_WORK ORDER_
Of all the entries below, only the lines from the one with "thumb tip: (336, 368)" up to and including the one with "ring tip: (370, 431)" are to be duplicated exactly.

+++ LISTED RECORDS

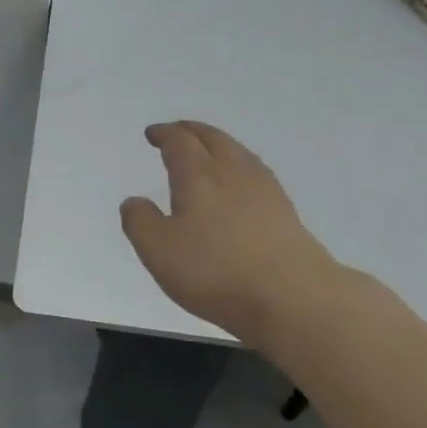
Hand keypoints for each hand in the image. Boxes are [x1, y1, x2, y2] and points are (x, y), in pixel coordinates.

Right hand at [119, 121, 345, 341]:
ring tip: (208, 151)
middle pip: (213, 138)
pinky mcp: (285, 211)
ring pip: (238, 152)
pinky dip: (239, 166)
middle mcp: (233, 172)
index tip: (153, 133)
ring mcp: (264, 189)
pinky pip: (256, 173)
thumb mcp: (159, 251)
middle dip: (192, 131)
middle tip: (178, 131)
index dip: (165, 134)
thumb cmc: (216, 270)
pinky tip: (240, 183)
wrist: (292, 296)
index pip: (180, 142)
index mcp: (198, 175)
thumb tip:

++++++
+++ LISTED RECORDS

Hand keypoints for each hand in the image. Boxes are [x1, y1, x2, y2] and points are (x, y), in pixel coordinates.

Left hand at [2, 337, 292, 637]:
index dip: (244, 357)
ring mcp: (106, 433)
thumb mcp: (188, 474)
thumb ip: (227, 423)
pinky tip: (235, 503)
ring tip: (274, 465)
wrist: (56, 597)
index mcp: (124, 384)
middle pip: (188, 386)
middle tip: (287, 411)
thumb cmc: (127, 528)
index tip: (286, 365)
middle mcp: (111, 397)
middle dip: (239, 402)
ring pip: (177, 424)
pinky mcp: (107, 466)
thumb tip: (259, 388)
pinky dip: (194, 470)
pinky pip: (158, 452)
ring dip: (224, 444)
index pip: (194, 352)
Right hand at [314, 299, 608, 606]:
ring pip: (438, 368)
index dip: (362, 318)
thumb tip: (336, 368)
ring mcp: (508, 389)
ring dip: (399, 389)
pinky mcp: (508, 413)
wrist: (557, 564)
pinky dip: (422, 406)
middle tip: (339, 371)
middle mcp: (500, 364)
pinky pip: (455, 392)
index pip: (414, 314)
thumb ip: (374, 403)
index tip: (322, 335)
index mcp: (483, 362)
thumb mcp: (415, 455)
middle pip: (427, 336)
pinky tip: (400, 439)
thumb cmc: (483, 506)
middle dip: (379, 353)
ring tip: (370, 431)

++++++

_OUTPUT FOR THIS EXERCISE_
thumb tip: (336, 368)
ring mcp: (508, 389)
ring dip: (399, 389)
pinky mcp: (508, 413)
wrist: (557, 564)
pinky dip: (422, 406)
middle tip: (339, 371)
middle mcp: (500, 364)
pinky pip: (455, 392)
index pip: (414, 314)
thumb ip: (374, 403)
index tip: (322, 335)
index mcp: (483, 362)
thumb mcp: (415, 455)
middle pip: (427, 336)
pinky tip: (400, 439)
thumb cmc: (483, 506)
middle dip: (379, 353)
ring tip: (370, 431)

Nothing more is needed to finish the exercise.